»Du hast kein miserables Buch geschrieben. Du hast ein krötenwürdiges Buch geschrieben. Ein Vierkrötenbuch, wobei vier die höchsterreichbare Stufe ist. Diese Schale können wir uns genau deshalb leisten, weil du >Shadrach< geschrieben hast. Dein neuer Roman ist ausgezeichnet, Laura, weit besser als dein erster. Dieses Buch ist, was du bist, und es leuchtet.«
In ihrer Aufregung und weil sie es so eilig hatte, ihn zu umarmen, hätte sie die Dreitausenddollarschale beinahe fallen lassen.
6
Die Fahrbahn verschwand jetzt unter einer dünnen Neuschneedecke. Der Jeep hatte Allradantrieb und Schneeketten, so daß Stefan trotz der schlechten Straßenverhältnisse einigermaßen schnell vorankam.
Aber nicht schnell genug.
Nach seiner Schätzung war das Restaurant, vor dem er den Jeep gestohlen hatte, rund 20 Kilometer vom Haus der Pa-ckards entfernt, das einige Kilometer südlich von Big Bear nahe der Staatsstraße 330 stand. Die schmalen Bergstraßen waren kurvenreich und wiesen starke Steigungen und Gefällestrecken auf. Im Schneesturm war die Sicht so schlecht, daß seine Durchschnittsgeschwindigkeit bestenfalls 60 Stundenkilometer betrug. Er durfte jedoch nicht schneller fahren, denn Laura, Danny und Chris hatten überhaupt nichts davon, wenn er die Kontrolle über den Jeep verlor, von der Straße abkam und in den Tod stürzte. Bei dieser Geschwindigkeit würde er ihr Haus jedoch frühestens zehn Minuten nach ihrer Abfahrt erreichen.
Ursprünglich hatte er sie zu Hause festhalten wollen, bis die Gefahr vorüber war. Dieses Vorhaben ließ sich jetzt nicht mehr verwirklichen.

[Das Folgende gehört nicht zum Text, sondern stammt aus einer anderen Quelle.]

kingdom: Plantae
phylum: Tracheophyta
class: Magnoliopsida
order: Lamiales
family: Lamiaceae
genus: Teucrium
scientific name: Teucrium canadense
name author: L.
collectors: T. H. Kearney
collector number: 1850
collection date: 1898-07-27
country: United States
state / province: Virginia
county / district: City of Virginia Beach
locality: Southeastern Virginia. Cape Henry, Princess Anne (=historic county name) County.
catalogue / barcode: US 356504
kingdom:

Der Januarhimmel schien von der Schneelast so tief herabgedrückt zu werden, daß es aussah, als berühre er die Wipfel der auf beiden Seiten der Straße aufragenden Baumriesen. Sturmböen schüttelten die Bäume und ließen selbst den Jeep erzittern. Schnee setzte sich an den Scheibenwischern fest und wurde rasch zu Eis. Stefan stellte die höchste Stufe der Scheibenheizung an und beugte sich nach vorn, um besser durch die unzulänglich von Eis und Schnee freigehaltene Scheibe sehen zu können.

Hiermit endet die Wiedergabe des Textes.